__DOCUMENT PASSAGE__:

Dually, if a right-twisted semigroup has a left identity element, then it is a semigroup.

Notice that $$(\mathbf{R}, -)$$ has a right identity element 0, but it is not a semigroup. By Theorem 1 it cannot be left-twisted, as shown in Proposition 2.

### Proposition 3

The groupoid $$(\mathbf{R}, -)$$ is a middle-twisted semigroup with respect to $$\varphi$$ if and only if $$u(a, c) + v(a, c) = a -c$$ for any $$a, c\in \mathbf{R}$$.

### Proof

Given $$a,b, c\in \mathbf{R}$$, $$(a-b)-c= u-(b-v)$$, where $$u=u(a, b), v=v(a, b)$$, means that $$a-b-c = u-b +v$$, and hence $$u(a, c) + v(a, c) = a -c$$. The converse is straightforward. $$\square$$

If we let $$u:=a-\alpha , v:=-c +\alpha$$ where $$\alpha =\alpha (a, c)$$, then $$(\mathbf{R}, -)$$ is a middle-twisted semigroup.

## Twisted semigroups in a field

Let $$X=(X,+,\cdot )$$ be a field and $$\lambda , \mu \in X$$ (not all zero). If we define a binary operation “$$*$$” on X as follows:

\begin{aligned} x*y:= \lambda x + \mu y \end{aligned}

for any $$x, y\in X$$, we call such a groupoid $$(X,*)$$ a linear groupoid over a field X. We define its associator function $$\varphi (a,b) :=(u, v)$$, i.e., $$u=u(a, b), v=v(a, b)$$ are functions of two variables $$a, b\in X$$.

### Example 5

Let $$\mathbf{R}=(\mathbf{R},+,\cdot )$$ be a real field and $$\lambda \not = 0, \mu \in \mathbf{R}$$. We define a binary operation “$$*$$” on $$\mathbf{R}$$ as follows: $$x*y:= \lambda x + \mu y$$ for any $$x, y\in \mathbf{R}$$. If we define a map $$\varphi (a,b) :=(\frac{a}{\lambda }, b)$$ and $$\mu ^2 =\mu$$, then $$(\mathbf{R},*)$$ is a left-twisted semigroup with respect to $$\varphi$$.

### Proposition 4

Let $$(X,*)$$ be a linear groupoid over a field X and its associator function defined by $$\varphi (a, b):=(\lambda a, b)$$. If $$(X,*)$$ is a dual left-twisted semigroup with respect to $$\varphi$$, then it has the form $$x*y=\lambda x$$ or $$x*y=\lambda x + y$$.

__SHORT EXERCISE 1__:
Please rewrite the paragraph of the passage on twisted semigroups that begins "Let $$\mathbf{R}=(\mathbf{R},+,\cdot )$$ be a real field" in shorter form, keeping its main facts.
__SHORT EXERCISE 2__:
Gather every line in the rows that contains the string "many".

__RECORDS SHOWN__:
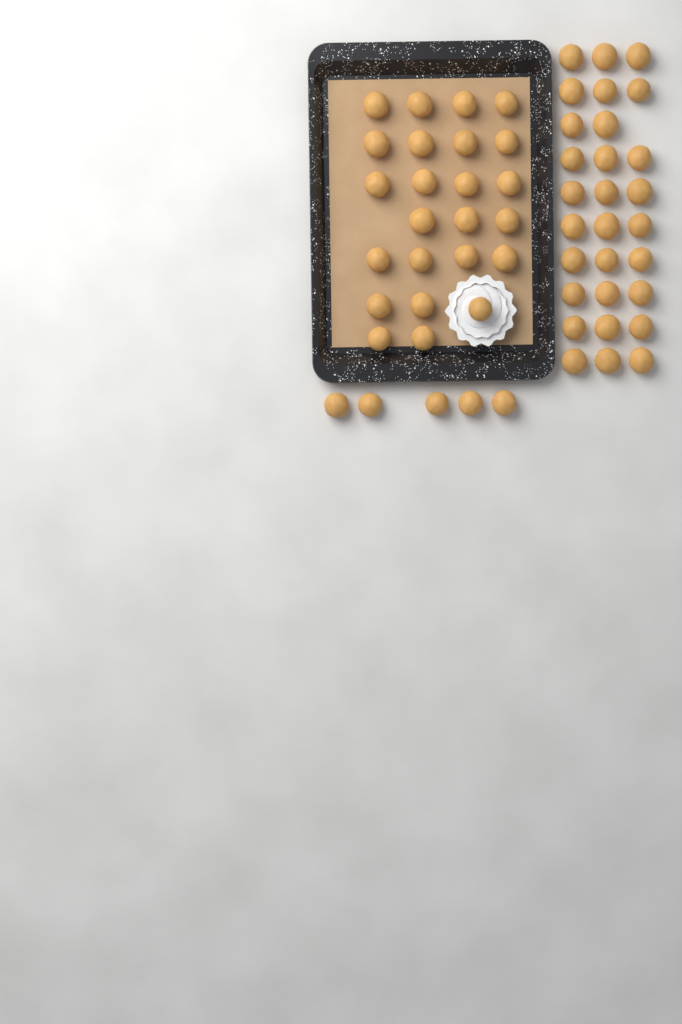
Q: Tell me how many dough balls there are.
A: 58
* * *
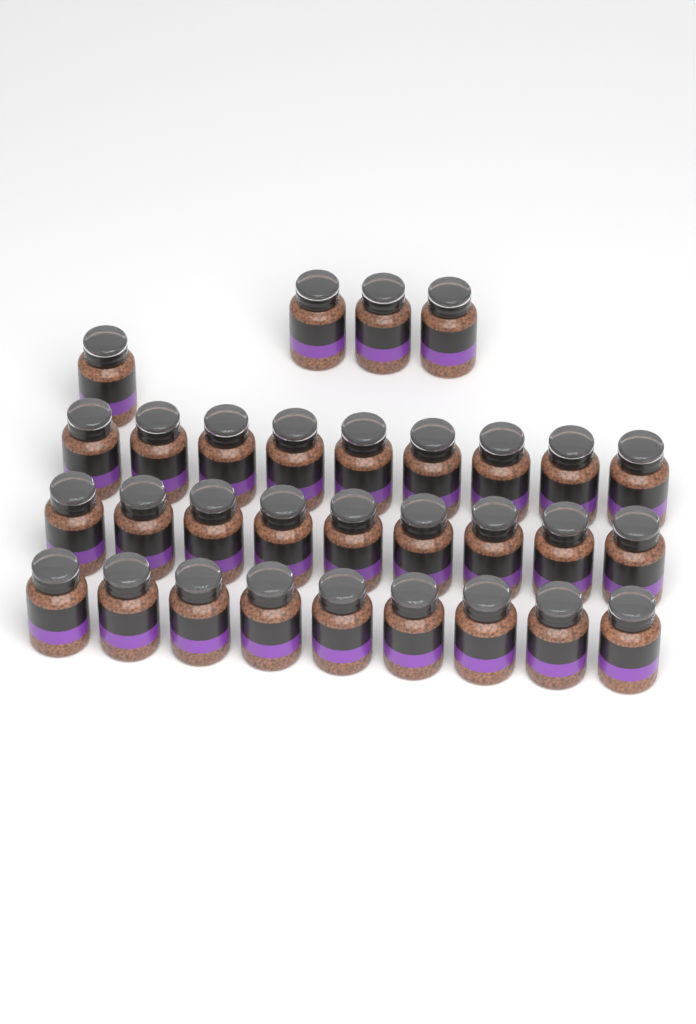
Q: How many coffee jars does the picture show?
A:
...
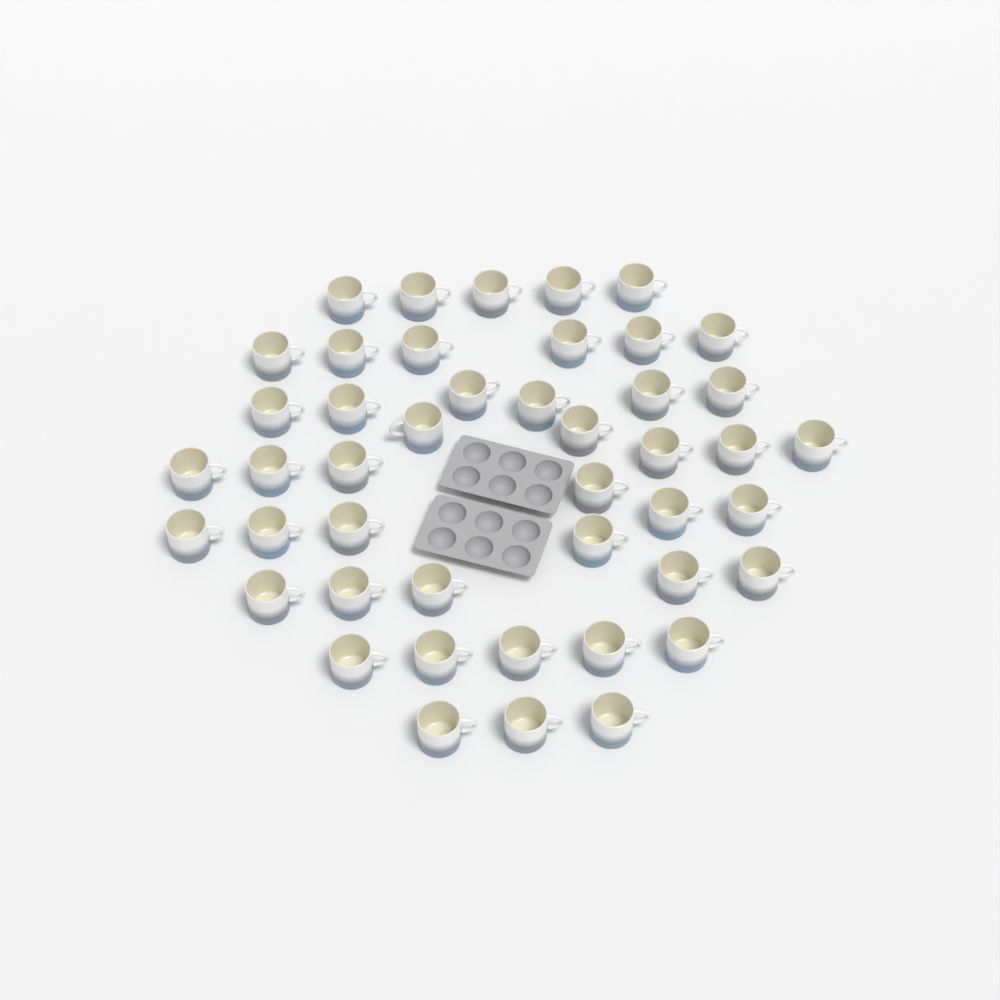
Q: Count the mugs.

__EXERCISE RESPONSE 1__:
On the real field $$\mathbf{R}$$, with $$\lambda \not = 0$$ and $$\mu \in \mathbf{R}$$, define $$x*y:= \lambda x + \mu y$$. If $$\varphi (a,b) :=(\frac{a}{\lambda }, b)$$ and $$\mu ^2 =\mu$$, then $$(\mathbf{R},*)$$ is a left-twisted semigroup with respect to $$\varphi$$.

__EXERCISE RESPONSE 2__:
Q: Tell me how many dough balls there are.
Q: How many coffee jars does the picture show?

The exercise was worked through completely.